Uno de cada tres habitantes de América Latina será pobre al concluir este año, en el que la actividad se contraerá 9.1% y 96 millones de personas correrán el riesgo de no tener ingresos suficientes para la compra de alimentos.

Así lo explicó Alicia Bárcena, secretaria ejecutiva de la Comisión Económica para América Latina y el Caribe (Cepal), durante un encuentro telemático con la prensa la semana pasada, para la presentación del informe de la ONU "El impacto de Covid-19 en América Latina y el Caribe". La funcionaria recalcó que semejante panorama requerirá "una respuesta fiscal de emergencia" por parte de los organismos financieros internacionales para disponer fundamentalmente de alivios de deuda.

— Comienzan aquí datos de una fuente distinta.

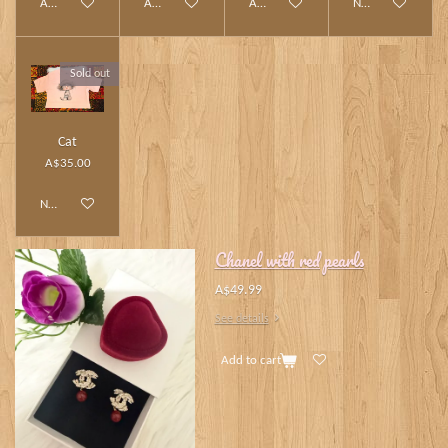
Add to cart
Add to cart
Add to cart
Notify me when av
Sold out
Cat
A$35.00
Notify me when available
Chanel with red pearls
A$49.99
See details
Add to cart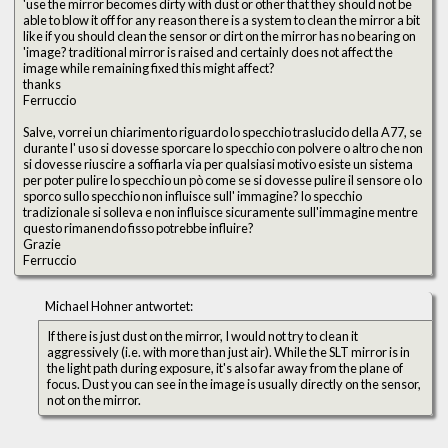
'use the mirror becomes dirty with dust or other that they should not be
able to blow it off for any reason there is a system to clean the mirror a bit
like if you should clean the sensor or dirt on the mirror has no bearing on
'image? traditional mirror is raised and certainly does not affect the
image while remaining fixed this might affect?
thanks
Ferruccio
Salve, vorrei un chiarimento riguardo lo specchio traslucido della A77, se
durante l' uso si dovesse sporcare lo specchio con polvere o altro che non
si dovesse riuscire a soffiarla via per qualsiasi motivo esiste un sistema
per poter pulire lo specchio un pò come se si dovesse pulire il sensore o lo
sporco sullo specchio non influisce sull' immagine? lo specchio
tradizionale si solleva e non influisce sicuramente sull'immagine mentre
questo rimanendo fisso potrebbe influire?
Grazie
Ferruccio
Michael Hohner antwortet:
If there is just dust on the mirror, I would not try to clean it
aggressively (i.e. with more than just air). While the SLT mirror is in
the light path during exposure, it's also far away from the plane of
focus. Dust you can see in the image is usually directly on the sensor,
not on the mirror.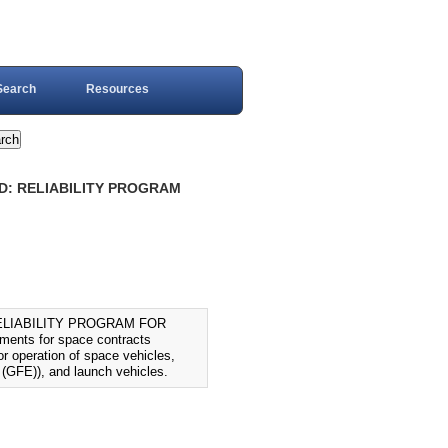
Search
Resources
RD: RELIABILITY PROGRAM
ELIABILITY PROGRAM FOR
ments for space contracts
or operation of space vehicles,
 (GFE)), and launch vehicles.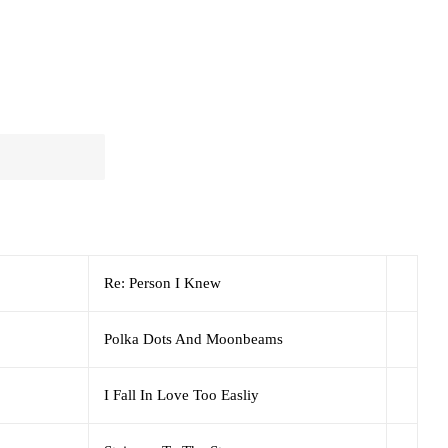
Re: Person I Knew
Polka Dots And Moonbeams
I Fall In Love Too Easliy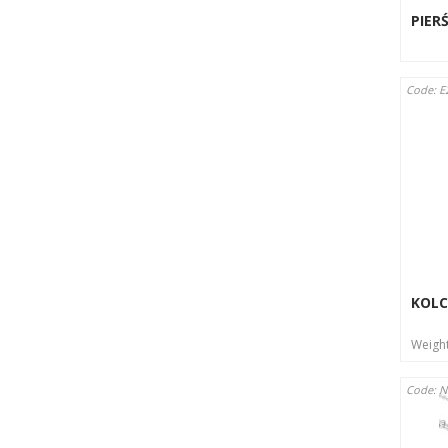
PIER
Code: E
KOLC
Weigh
Code: 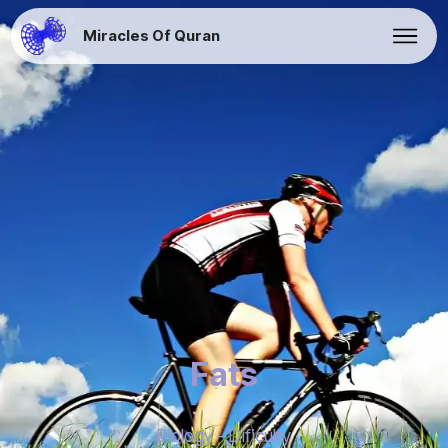
Miracles Of Quran
Fats
Biology - Dificulty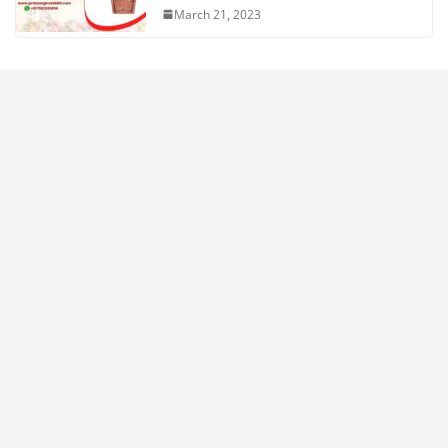
March 21, 2023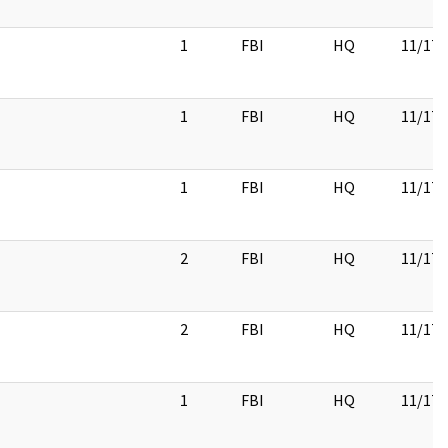
1
FBI
HQ
11/17/
1
FBI
HQ
11/17/
1
FBI
HQ
11/17/
2
FBI
HQ
11/17/
2
FBI
HQ
11/17/
1
FBI
HQ
11/17/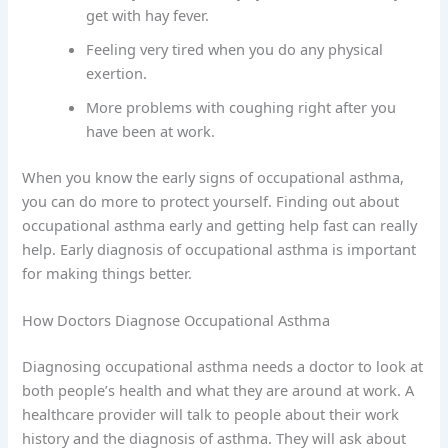
get with hay fever.
Feeling very tired when you do any physical
exertion.
More problems with coughing right after you
have been at work.
When you know the early signs of occupational asthma,
you can do more to protect yourself. Finding out about
occupational asthma early and getting help fast can really
help. Early diagnosis of occupational asthma is important
for making things better.
How Doctors Diagnose Occupational Asthma
Diagnosing occupational asthma needs a doctor to look at
both people’s health and what they are around at work. A
healthcare provider will talk to people about their work
history and the diagnosis of asthma. They will ask about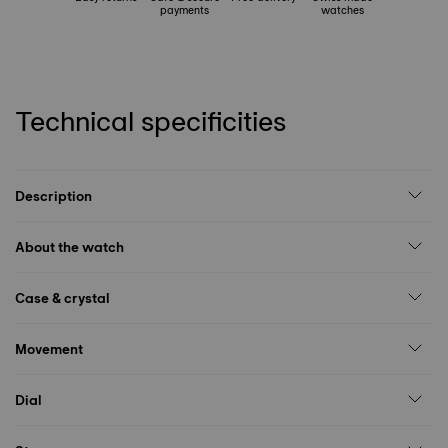
payments
watches
Technical specificities
Description
About the watch
Case & crystal
Movement
Dial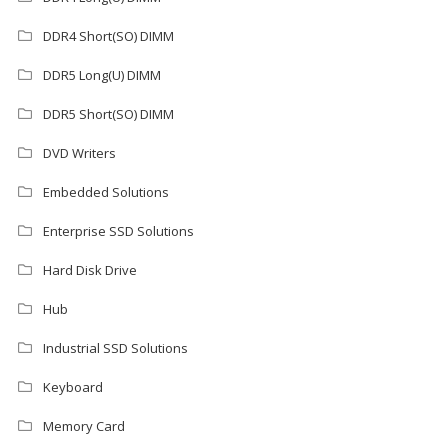
DDR4 Short(SO) DIMM
DDR5 Long(U) DIMM
DDR5 Short(SO) DIMM
DVD Writers
Embedded Solutions
Enterprise SSD Solutions
Hard Disk Drive
Hub
Industrial SSD Solutions
Keyboard
Memory Card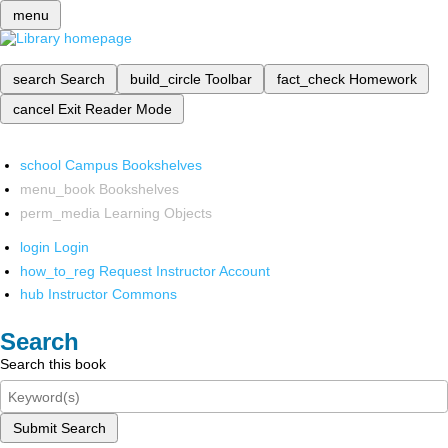
menu
search
Search
build_circle
Toolbar
fact_check
Homework
cancel
Exit Reader Mode
school
Campus Bookshelves
menu_book
Bookshelves
perm_media
Learning Objects
login
Login
how_to_reg
Request Instructor Account
hub
Instructor Commons
Search
Search this book
Submit Search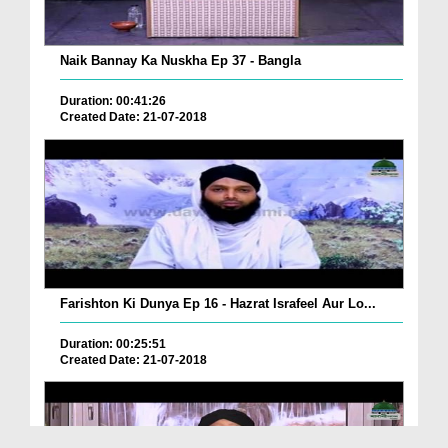
Naik Bannay Ka Nuskha Ep 37 - Bangla
Duration: 00:41:26
Created Date: 21-07-2018
Farishton Ki Dunya Ep 16 - Hazrat Israfeel Aur Lo...
Duration: 00:25:51
Created Date: 21-07-2018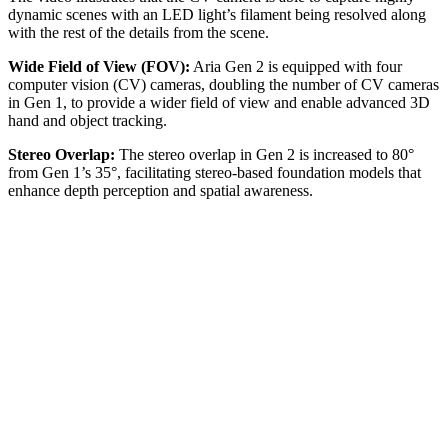
dynamic scenes with an LED light’s filament being resolved along
with the rest of the details from the scene.
Wide Field of View (FOV):
Aria Gen 2 is equipped with four
computer vision (CV) cameras, doubling the number of CV cameras
in Gen 1, to provide a wider field of view and enable advanced 3D
hand and object tracking.
Stereo Overlap:
The stereo overlap in Gen 2 is increased to 80°
from Gen 1’s 35°, facilitating stereo-based foundation models that
enhance depth perception and spatial awareness.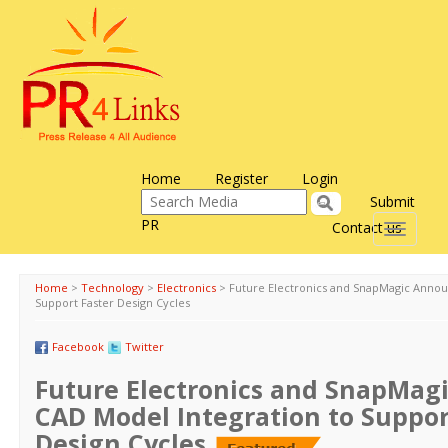
Home
Register
Login
Submit
PR
Contact us
Toggle
navigati
Home
>
Technology
>
Electronics
>
Future Electronics and SnapMagic Annou
Support Faster Design Cycles
Facebook
Twitter
Future Electronics and SnapMag
CAD Model Integration to Suppor
Design Cycles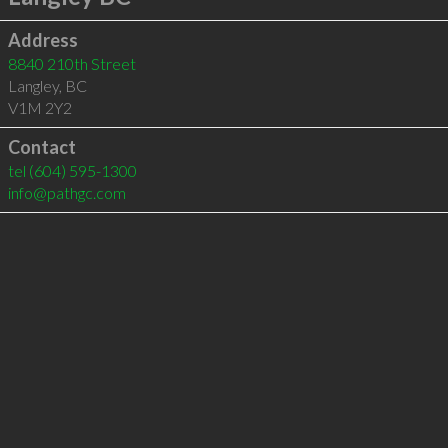
Address
8840 210th Street
Langley
,
BC
V1M 2Y2
Contact
tel
(604) 595-1300
info@pathgc.com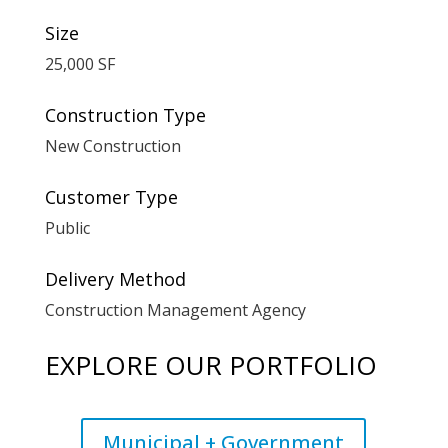
Size
25,000 SF
Construction Type
New Construction
Customer Type
Public
Delivery Method
Construction Management Agency
EXPLORE OUR PORTFOLIO
Municipal + Government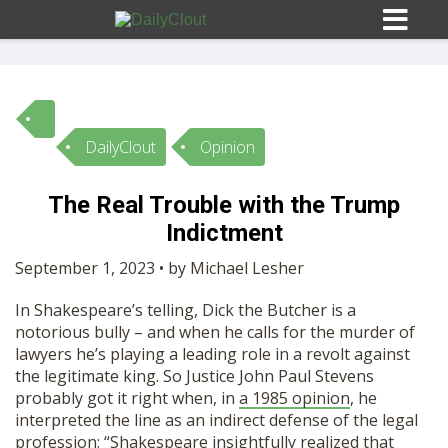
DailyClout
Opinion
Sign In
The Real Trouble with the Trump
HOME
Indictment
September 1, 2023 • by Michael Lesher
OPINION
10
In Shakespeare’s telling, Dick the Butcher is a
notorious bully – and when he calls for the murder of
SUBMISSIONS
lawyers he’s playing a leading role in a revolt against
the legitimate king. So Justice John Paul Stevens
probably got it right when, in
a 1985 opinion
, he
OUR STORY
interpreted the line as an indirect defense of the legal
profession: “Shakespeare insightfully realized that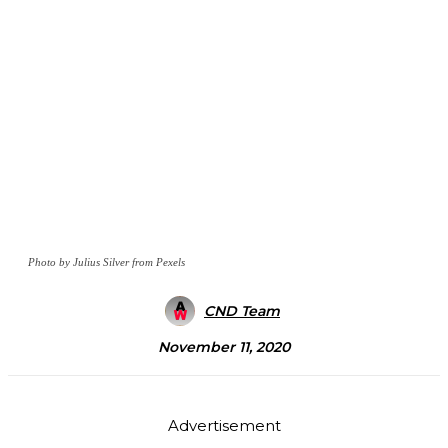
Photo by Julius Silver from Pexels
CND Team
November 11, 2020
Advertisement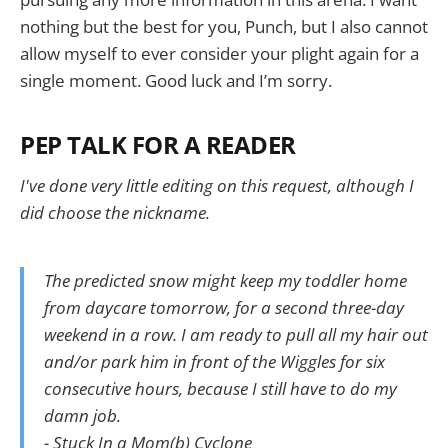
nothing but the best for you, Punch, but I also cannot
allow myself to ever consider your plight again for a
single moment. Good luck and I’m sorry.
PEP TALK FOR A READER
I've done very little editing on this request, although I
did choose the nickname.
The predicted snow might keep my toddler home
from daycare tomorrow, for a second three-day
weekend in a row. I am ready to pull all my hair out
and/or park him in front of the Wiggles for six
consecutive hours, because I still have to do my
damn job.
- Stuck In a Mom(b) Cyclone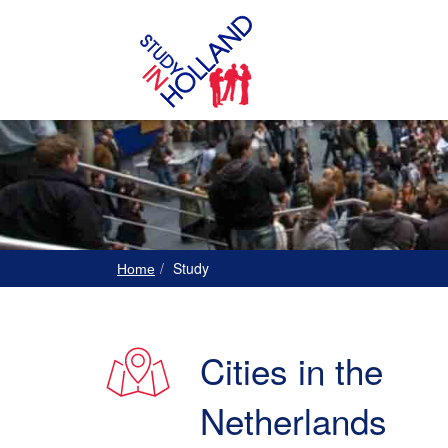
Study
Home
Cities in the
Netherlands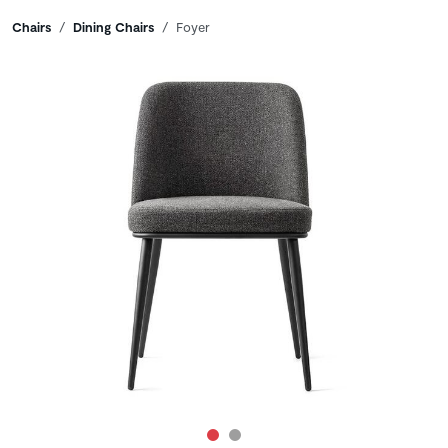
Breadcrumbs
Chairs
Dining Chairs
Foyer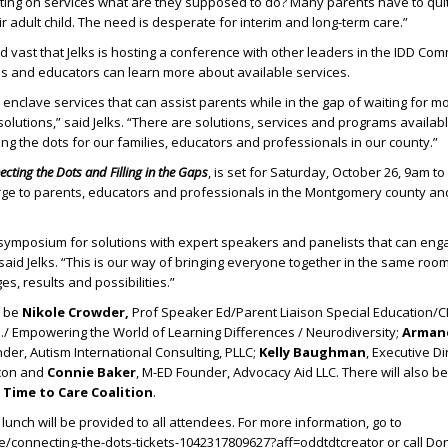
ting on services what are they supposed to do? Many parents have to quit 
r adult child. The need is desperate for interim and long-term care.”
d vast that Jelks is hosting a conference with other leaders in the IDD Co
ls and educators can learn more about available services.
nclave services that can assist parents while in the gap of waiting for m
olutions,” said Jelks. “There are solutions, services and programs availa
ing the dots for our families, educators and professionals in our county.”
cting the Dots and Filling in the Gaps
, is set for Saturday, October 26, 9am to
rge to parents, educators and professionals in the Montgomery county an
 symposium for solutions with expert speakers and panelists that can eng
said Jelks. “This is our way of bringing everyone together in the same roo
s, results and possibilities.”
l be
Nikole Crowder,
Prof Speaker Ed/Parent Liaison Special Education/C
ch./ Empowering the World of Learning Differences / Neurodiversity;
Armand
nder, Autism International Consulting, PLLC;
Kelly Baughman
, Executive D
acon and
Connie Baker
, M-ED Founder, Advocacy Aid LLC. There will also b
e
Time to Care Coalition
.
lunch will be provided to all attendees. For more information, go to
/connecting-the-dots-tickets-1042317809627?aff=oddtdtcreator or call Do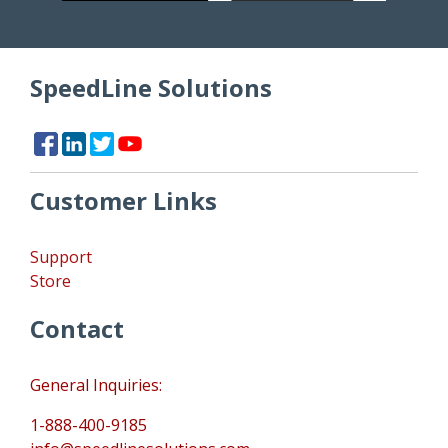
SpeedLine Solutions
Customer Links
Support
Store
Contact
General Inquiries:
1-888-400-9185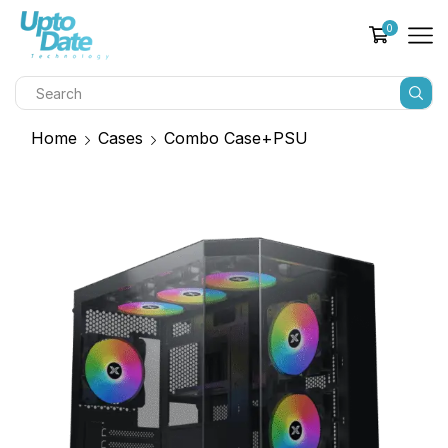
0
Home
Cases
Combo Case+PSU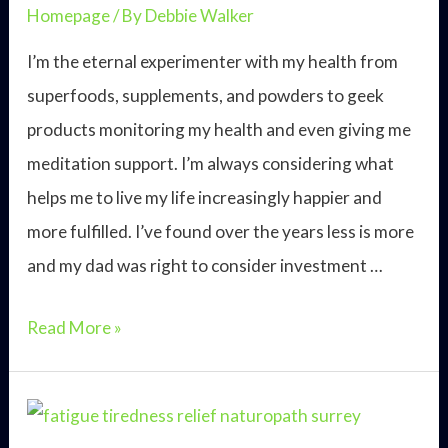
Homepage
/ By
Debbie Walker
I’m the eternal experimenter with my health from
superfoods, supplements, and powders to geek
products monitoring my health and even giving me
meditation support. I’m always considering what
helps me to live my life increasingly happier and
more fulfilled. I’ve found over the years less is more
and my dad was right to consider investment …
Easy
Read More »
tenets
of
a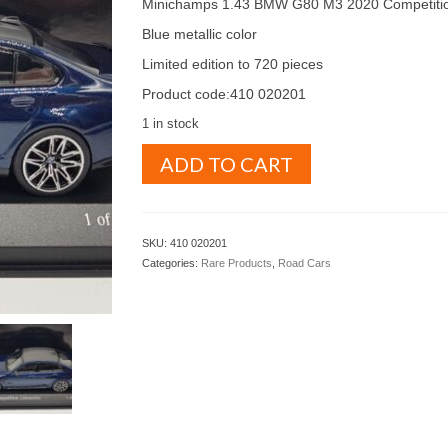
Minichamps 1.43 BMW G80 M3 2020 Competiti
Blue metallic color
Limited edition to 720 pieces
Product code:410 020201
1 in stock
Minichamps
ADD TO CART
1.43
BMW
G80
M3
SKU:
410 020201
2020
Categories:
Rare Products
,
Road Cars
Blue
Metallic
color
(
410
020201
)
quantity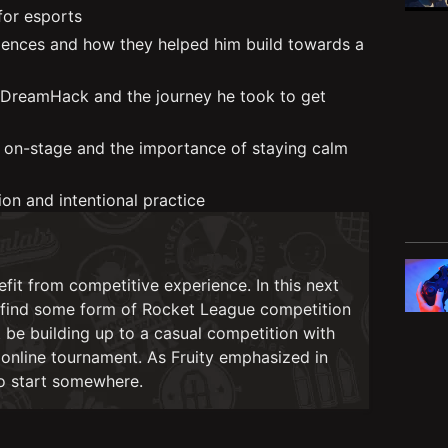
 for esports
riences and how they helped him build towards a
 DreamHack and the journey he took to get
g on-stage and the importance of staying calm
on and intentional practice
nefit from competitive experience. In this next
o find some form of Rocket League competition
ht be building up to a casual competition with
n online tournament. As Fruity emphasized in
to start somewhere.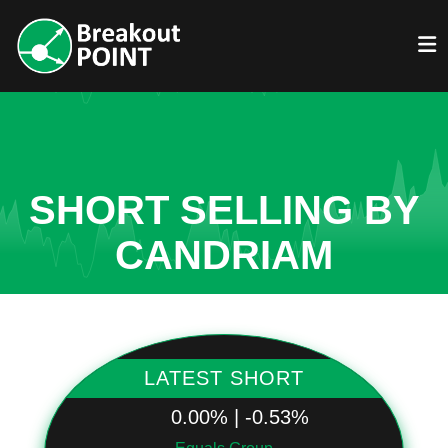
SHORT SELLING BY
CANDRIAM
LATEST SHORT
0.00% | -0.53%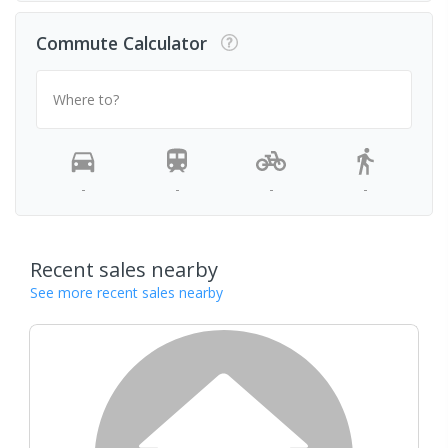
Commute Calculator
Where to?
-
-
-
-
Recent sales nearby
See more recent sales nearby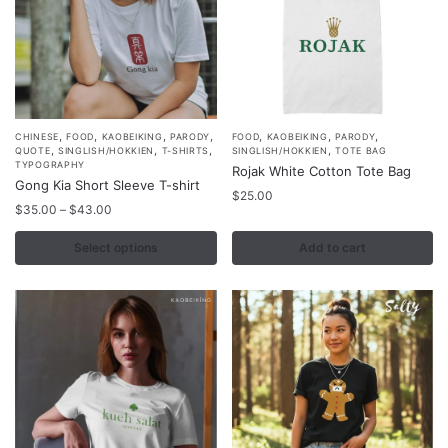
product
product
page
page
,
,
,
,
,
,
,
This
CHINESE
FOOD
KAOBEIKING
PARODY
FOOD
KAOBEIKING
PARODY
,
,
,
,
QUOTE
SINGLISH/HOKKIEN
T-SHIRTS
SINGLISH/HOKKIEN
TOTE BAG
product
TYPOGRAPHY
Rojak White Cotton Tote Bag
Gong Kia Short Sleeve T-shirt
has
$
25.00
Price
multiple
$
35.00
–
$
43.00
range:
variants.
$35.00
Select options
Add to cart
The
through
options
$43.00
may
be
chosen
on
the
product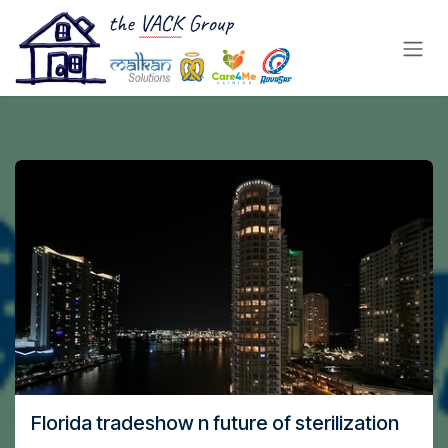
Skip to Content
Florida tradeshow n future of sterilization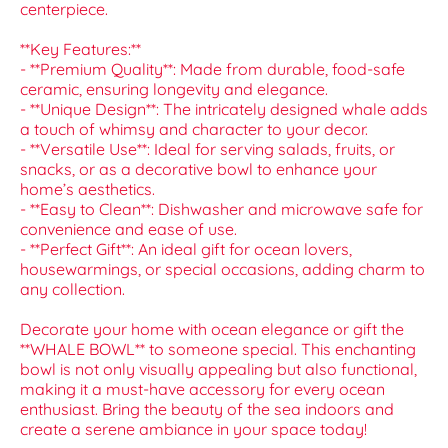
centerpiece.
**Key Features:**
- **Premium Quality**: Made from durable, food-safe
ceramic, ensuring longevity and elegance.
- **Unique Design**: The intricately designed whale adds
a touch of whimsy and character to your decor.
- **Versatile Use**: Ideal for serving salads, fruits, or
snacks, or as a decorative bowl to enhance your
home’s aesthetics.
- **Easy to Clean**: Dishwasher and microwave safe for
convenience and ease of use.
- **Perfect Gift**: An ideal gift for ocean lovers,
housewarmings, or special occasions, adding charm to
any collection.
Decorate your home with ocean elegance or gift the
**WHALE BOWL** to someone special. This enchanting
bowl is not only visually appealing but also functional,
making it a must-have accessory for every ocean
enthusiast. Bring the beauty of the sea indoors and
create a serene ambiance in your space today!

Será la mayor recesión en 100 años y a este diagnóstico le acompaña un incremento en la pobreza, pobreza extrema y desigualdad. Mujeres, indígenas y afrodescendientes son los más vulnerables, abundó Bárcena en videoconferencia de prensa.

La Cepal estima que de las 630 millones de personas que viven en América Latina, al final de este año 230 millones serán pobres (45 millones más que en 2019) y 96 millones se encontrarán en pobreza extrema (28 millones más), es decir, que su ingreso limitará la compra de insumos básicos como la comida. Mientras la desigualdad aumentará 4.7% y sobretodo en Brasil y México a cerca de 5%, explicó Bárcena. Para el desempleo se prevé una tasa de 13.5%, que alcanzará a 44 millones de latinoamericanos.

La secretaria ejecutiva recalcó que América Latina trae a cuestas limitaciones de balanzas de pago, crisis cambiarias y alta informalidad, todos problemas que se suman a la crisis del coronavirus, por lo que será necesaria dar una respuesta a los países de la región con financiamiento en condiciones favorables, exenciones, aplazamiento de pagos por servicio de la deuda y ampliar la asignación de derechos especiales de giro del Fondo Monetario Internacional.

"Nuestra región tiene interés político de invertir, pero no necesariamente tiene este espacio fiscal necesario. Eso hace que tenga problemas de liquidez muy pronto y por lo tanto una respuesta multilateral y de las organizaciones financieras internacionales será necesaria, porque nuestros países por ser considerados de ingreso medio no son a veces incluidos en esta medida multilateral que ha tomado el G-20 para países de ingreso bajo", detalló.

Y recalcó que "esta es una región que ya venía por siete años con un crecimiento muy bajo y con brechas estructurales y un modelo de desarrollo insostenible que se han exacerbado por una muy débil protección social, sistemas de salud fragmentados y profundas desigualdades".

A excepción de Haití, los países de América Latina se consideran de ingresos medios. De hecho 77% de las personas en la región se consideran de ingreso medio pero no tienen capacidad de ahorro, es una condición muy frágil y que en muchas ocasiones está sostenido en el endeudamiento de los hogares, enmarcó la funcionaria.

Bárcena también dijo que la baja en la expectativa de crecimiento de América Latina está sostenida en la previsión de que el valor de la exportaciones caiga 20%, otro 20% el flujo de las remesas y "sin duda el turismo es una de las actividades más afectadas", dado que se registra un desplome de 35% en este sector.